I had initially planned to hike the route of Jackson’s flank march today (May 2) to commemorate its 157th anniversary. I ended up taking my camera instead so that I could–at least virtually–take you on the flank march route with me. The result, for those of you trapped in lock-down and pining for a little time on the battlefield, was a video tour of the flank march.
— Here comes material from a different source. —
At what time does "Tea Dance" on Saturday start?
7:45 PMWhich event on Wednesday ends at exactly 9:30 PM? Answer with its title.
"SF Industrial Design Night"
I had a lot of fun making it, and I hope you’ll have a lot of watching it.

If you’re looking for a little about Stonewall Jackson’s wounding, you can watch this video from the wounding site on the ECW YouTube page.

And, of course, there are certainly folks wondering, “If Stonewall hadn’t gotten shot….” I tackled that topic in a pair of posts back in 2011. (They remain among my favorite posts ever.) I’m a huge admirer of Jackson, but I do think his accidental wounding at the hands of his own men may have been the best thing to happen for Robert E. Lee during the battle of Chancellorsville.

8 Responses to A Video Tour of Jackson’s Flank March

  1. Chris
    I’ve done the flank march with a professional guide so your video brings back good memories. You have done a fantastic job here telling the story, showing the sights, lots of anecdotal detail, and humor. I’m looking forward to watching your video of the attack itself.
    Thank you
    Laurie Woodruff
    Essential Civil War Curriculum

  2. Chris you should have. I walked the entire route all the way to the Visitors center, there were about 10 reenactors to include 2 park employees (dont know if they are rangers) who walked most of the route.

  3. Great video, Those reenactors you caught at the beginning were the ones that I walked with in the morning, those were their cars and my Blue F-150 was in the picture for a sec LOL

  4. Great video Chris. I remember driving the march route back in 1996 and thinking how long it was even to drive. It helps one understand why the flank attack had to be made so late in the day. I really enjoyed this.

  5. on a tour in 2004, the guide took us slightly off the road onto a 5-foot wide track that was part of the 1863 road. it was very narrow, as a wagon road was at the time.